Daher könnte die Änderung des israelischen Zeitplans denjenigen in der palästinensischen Führung Auftrieb geben und Vorwände liefern, die ohnehin darauf drängen, das Wahldatum weiter nach hinten zu schieben. Für diesen Fall hat Hamas aber angekündigt, sich dann nicht mehr an die im März mit Abbas getroffene Vereinbarung eines Waffenstillstands gegenüber Israel zu halten.

Ein weiterer wichtiger Termin für Abbas ist am 4. August der Kongreß der Fatah, die erstmals seit 1987 eine neue Führung wählen will. Nach dem ursprünglichen Zeitplan lag das Datum genau in der Zeit der Räumungen, was Abbas entgegengekommen wäre. Aufgrund der neuen Situation ist auch dort jetzt mit größeren Schwierigkeiten für den Nachfolger Arafats zu rechnen.

Rücktritt oder Attentat?

Ariel Scharon hat zu keinem Zeitpunkt einen Zweifel daran gelassen, daß es ihm lediglich um die Koordinierung seines Gaza-Abzugsplans mit den Palästinensern geht, nicht aber um Verhandlungen über eine Lösung des Konflikts und einen israelischen Rückzug aus allen besetzten Gebieten. Den wird es nach dem erklärten gemeinsamen Willen von Scharon und Bush ohnehin auf gar keinen Fall geben. Als Belohnung für die Präsentation von dessen Abzugsplan gab Bush es dem israelischen Regierungschef schon im April vorigen Jahres schriftlich, daß es »im Licht der neuen Realitäten« unrealistisch sei, von Israel eine vollständige Räumung der besetzten Gebiete zu erwarten. Jede endgültige Verhandlungslösung, so Bush damals, müsse »auf gegenseitig vereinbarten Veränderungen beruhen, die diesen Realitäten entsprechen«.

Zu den »neuen Realitäten« gehört, daß das Gebiet, das theoretisch noch für einen Palästinenserstaat zur Verfügung stünde, durch jüdische Siedlungen stark reduziert und zerstückelt ist. Der arabische Teil von Jerusalem ist dadurch so isoliert, daß die alte Forderung, Jerusalem zur Hauptstadt eines künftigen palästinensischen Staates zu machen, faktisch kaum mehr erfüllt werden kann. Und die israelische Regierung erteilt, von den USA dafür nur sehr zurückhaltend und ohne praktische Folgen getadelt, in geradezu provokatorischer Weise immer neue Baugenehmigungen für die Siedlungen in den besetzten Gebieten.

Die Anfang April veröffentlichte Meinungsumfrage eines Instituts in Ramallah kommt zum Ergebnis, daß 65 Prozent der Palästinenser nicht mehr an die Möglichkeit einer beständigen Friedensregelung mit Israel glauben. Nur 3,1 Prozent hoffen noch auf eine Verhandlungslösung. Weil Mahmud Abbas erst seit drei Monaten regiert, haben palästinensische Meinungsforscher bisher darauf verzichtet, Umfragen über die Bewertung seiner Politik durchzuführen. Das Ergebnis wäre vermutlich niederschmetternd.

[Bereitgestellte Zeilen]:

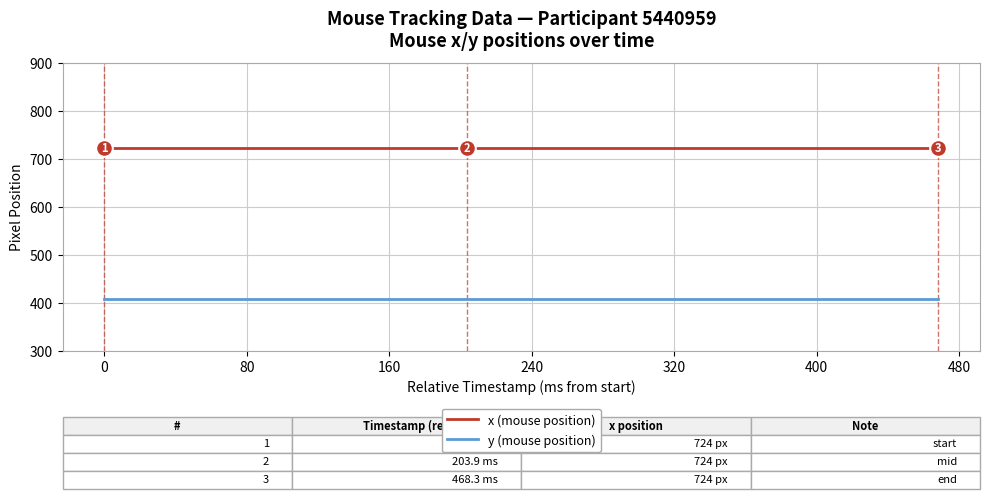

Reading right to left, transcribe all the data shown in this chart.

x (mouse position): 724	724	724	724	724	724	724	724	724	724	724	724	724	724	724	724	724	724	724	724
y (mouse position): 408	408	408	408	408	408	408	408	408	408	408	408	408	408	408	408	408	408	408	408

[Aufgaben]:
1. Gib den Textauszug über Abbas und Scharons Gaza-Abzugsplan wörtlich wieder, beginnend bei „Daher könnte die“ und endend bei „Israel zu halten.“.
2. Führe den Textauszug über Abbas und Scharons Gaza-Abzugsplan im Anschluss an seinen letzten Satz weiter.

[Antworten]:
1.
Daher könnte die Änderung des israelischen Zeitplans denjenigen in der palästinensischen Führung Auftrieb geben und Vorwände liefern, die ohnehin darauf drängen, das Wahldatum weiter nach hinten zu schieben. Für diesen Fall hat Hamas aber angekündigt, sich dann nicht mehr an die im März mit Abbas getroffene Vereinbarung eines Waffenstillstands gegenüber Israel zu halten.

2.
Daß Abbas nicht an die enorme Popularität und das Charisma des im November verstorbenen Yassir Arafat würde anknüpfen können, war von Anfang an klar. Gewählt wurde er im Januar mit 62 Prozent der Stimmen – bei einer Wahlbeteiligung, die nur knapp über 50 Prozent lag. Sein wichtigster potentieller Gegenkandidat, der in Israel inhaftierte, sehr populäre Marwan Barghouti, hatte im Dezember unter starkem Druck seiner politischen Freunde im radikalen Flügel der Fatah seine Kandidatur zurückgezogen. Ausschlaggebend dafür war vor allem die Ankündigung der Regierungen Israels und der USA, daß sie auf gar keinen Fall mit jemand anderem als Mahmud Abbas verhandeln würden. Außerdem hatte Abbas die Radikalen durch einen demagogischen Wahlkampf auf seine Seite gezogen, indem er sich immer wieder an der Seite bekannter Führer des bewaffneten Widerstands zeigte und, wie in alten Zeiten, von Israel als dem »zionistischen Feind« sprach. Die israelischen Medien verfolgten diese Auftritte mit verständnisvollem Augenzwinkern.

Daß Mahmud Abbas in absehbarer Zeit zum zweiten Mal fallen wird, ist angesichts der zunehmenden Enttäuschung und Verbitterung über seine Politik, gerade auch in den Reihen seiner eigenen Fatah, kaum zu bezweifeln. Seine ganz offen von der US-Administration diktierte und von der CIA kontrollierte »Reform« der palästinensischen Sicherheitskräfte – mit der Ablösung der meisten Spitzenfunktionäre und der Entlassung von Hunderten Mitarbeitern – könnte der Tropfen sein, der das Faß zum Überlaufen bringt. Rücktritt oder Attentat, das scheint die einzige noch offene Frage zu sein.